- [YOUR ASSIGNMENT]
Please filter the data below down to the lines holding the string "input".

Electronic design files
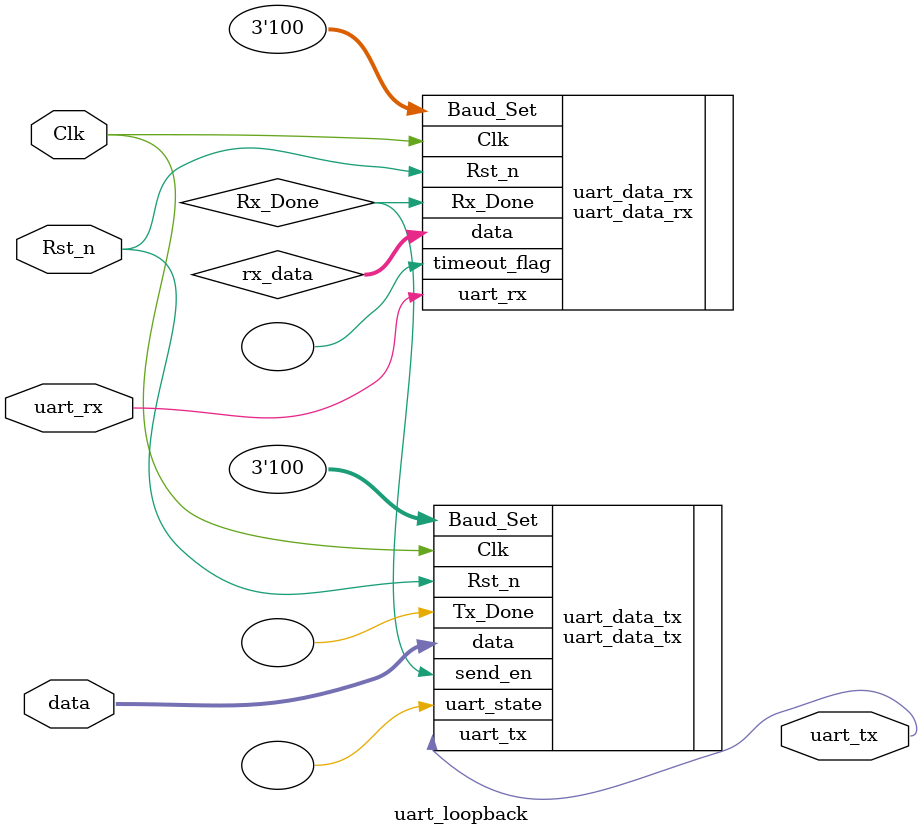
<source format=v>
module uart_loopback(
    Clk,
    Rst_n,
    uart_rx,
    data,
    uart_tx
 );
 
    parameter DATA_WIDTH = 8; //8bit once you can 32bit once like
	parameter MSB_FIRST = 0;
	
    input Clk;
    input Rst_n;
    input uart_rx;
    input [7:0] data;
    output uart_tx;
    
    wire [DATA_WIDTH-1:0]rx_data;
    wire Rx_Done;
    wire [7:0]data_byte;


    uart_data_rx 
    #(
		.DATA_WIDTH(DATA_WIDTH),
		.MSB_FIRST(MSB_FIRST)		
	)
	uart_data_rx(
        .Clk(Clk),
        .Rst_n(Rst_n),
        .uart_rx(uart_rx),
        
        .data(rx_data),
        .Rx_Done(Rx_Done),
        .timeout_flag(),
        
        .Baud_Set(3'd4)
     );

    uart_data_tx 
    #(
		.DATA_WIDTH(DATA_WIDTH),
		.MSB_FIRST(MSB_FIRST)
	)uart_data_tx(
        .Clk(Clk),
        .Rst_n(Rst_n),
      
        .data(data),
        .send_en(Rx_Done),   
        .Baud_Set(3'd4),  
        
        .uart_tx(uart_tx),  
        .Tx_Done(),   
        .uart_state()
    );
    
endmodule

</source>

- [RESPONSE FOR THIS EXERCISE]
    input Clk;
    input Rst_n;
    input uart_rx;
    input [7:0] data;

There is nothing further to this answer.